MADISON, Wis. - A state Capitol thrown into chaos swelled for a fifth day with thousands of protesters, as supporters of Republican efforts to scrap the union rights of state workers added their voices to the debate for the first time and GOP leaders insisted again Saturday there was no room for compromise.
Supporters of Gov. Scott Walker and his effort to ease Wisconsin's budget woes gathered on the east side of the Capitol, surrounded by a much larger group of pro-labor demonstrators who since Tuesday have filled the Capitol with chanting, drum-beats and anti-Walker slogans. Walker has proposed requiring government workers to contribute more to their health care and pension costs and largely eliminating their collective bargaining rights.
Saturday's line-up included a rally organized by Tea Party Patriots, the movement's largest umbrella group, and Americans for Prosperity. Their supporters carried signs with a fresh set of messages: "Your Gravy Train Is Over . . . Welcome to the Recession" and "Sorry, we're late Scott. We work for a living."
"We did have an election and Scott Walker won," said Deborah Arndt, 53, of Sheboygan Falls. "I think our governor will stand strong. I have faith in him."
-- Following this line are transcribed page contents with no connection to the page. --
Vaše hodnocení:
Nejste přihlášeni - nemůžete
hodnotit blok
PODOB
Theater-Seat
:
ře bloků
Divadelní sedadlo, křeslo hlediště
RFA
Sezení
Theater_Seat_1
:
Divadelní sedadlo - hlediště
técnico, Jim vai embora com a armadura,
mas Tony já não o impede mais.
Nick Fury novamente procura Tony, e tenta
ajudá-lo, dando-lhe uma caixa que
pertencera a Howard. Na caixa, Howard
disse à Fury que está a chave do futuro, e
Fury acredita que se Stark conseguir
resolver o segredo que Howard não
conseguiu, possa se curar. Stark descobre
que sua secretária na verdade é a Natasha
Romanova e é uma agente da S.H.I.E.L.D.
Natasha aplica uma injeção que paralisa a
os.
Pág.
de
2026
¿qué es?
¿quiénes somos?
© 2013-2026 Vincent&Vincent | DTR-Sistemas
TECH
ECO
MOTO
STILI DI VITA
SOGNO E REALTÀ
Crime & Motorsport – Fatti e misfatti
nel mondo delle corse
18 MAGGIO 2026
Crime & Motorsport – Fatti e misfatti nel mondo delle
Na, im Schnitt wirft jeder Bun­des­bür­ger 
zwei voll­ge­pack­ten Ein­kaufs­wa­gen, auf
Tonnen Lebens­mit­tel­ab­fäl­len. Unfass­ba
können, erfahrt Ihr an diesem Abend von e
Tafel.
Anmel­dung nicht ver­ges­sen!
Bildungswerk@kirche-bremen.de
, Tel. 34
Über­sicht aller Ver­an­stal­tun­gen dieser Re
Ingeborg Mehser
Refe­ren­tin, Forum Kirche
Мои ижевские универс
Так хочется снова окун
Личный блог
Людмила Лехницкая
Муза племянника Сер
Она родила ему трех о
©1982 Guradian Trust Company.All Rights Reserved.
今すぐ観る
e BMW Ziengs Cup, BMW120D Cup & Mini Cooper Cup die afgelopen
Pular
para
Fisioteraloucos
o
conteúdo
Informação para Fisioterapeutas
Arndt and the other conservative backers of Walker had their faith rewarded shortly before the start of the noon rally, when Senate Majority Leader Scott Fitzgerald reaffirmed that Republicans -- who took control of both the state Senate and Assembly in November -- have the votes needed pass the measure.
"The bill is not negotiable," Fitzgerald said inside a heavily guarded Senate parlor at the Capitol. "The bill will pass as is."
Fitzgerald said the Senate is ready to act on the so-called "budget repair" bill just as up as soon as 14 Senate Democrats who fled the state on Thursday and remain in hiding return to the Statehouse. The missing Democrats have threatened to stay away for weeks unless Walker agrees to negotiate.
Sen. Tim Cullen, a Democrat from Janesville, refused to say where he was Saturday but said he didn't expect the Senate to meet again until Tuesday. Cullen said he was watching Saturday's rallies on television with some friends.
"I'm hoping to see no violence, that's what I'm hoping most to see," Cullen said. "This has been a very peaceful, respectful thing all week given the size of the crowds."
The governor was spending time with his family Saturday and wasn't expected to make an appearance at the tea party-organized rally. His spokesman said the governor's office has been receiving 1,000 e-mails an hour, most of them in support of his position.
Democrats offered again Saturday to agree to the parts of Walker's proposal that would double workers' health insurance contributions and require them to contribute 5.8 percent of their salary to their pensions, so long as workers retained their rights to negotiate with the state as a union.
Fitzgerald said he was unimpressed given that the offer was something the GOP has rejected for months. The restrictions on collective bargaining rights are needed so that local governments and the state will have the flexibility needed to balance budgets after cuts Walker plans to announce next month, he said.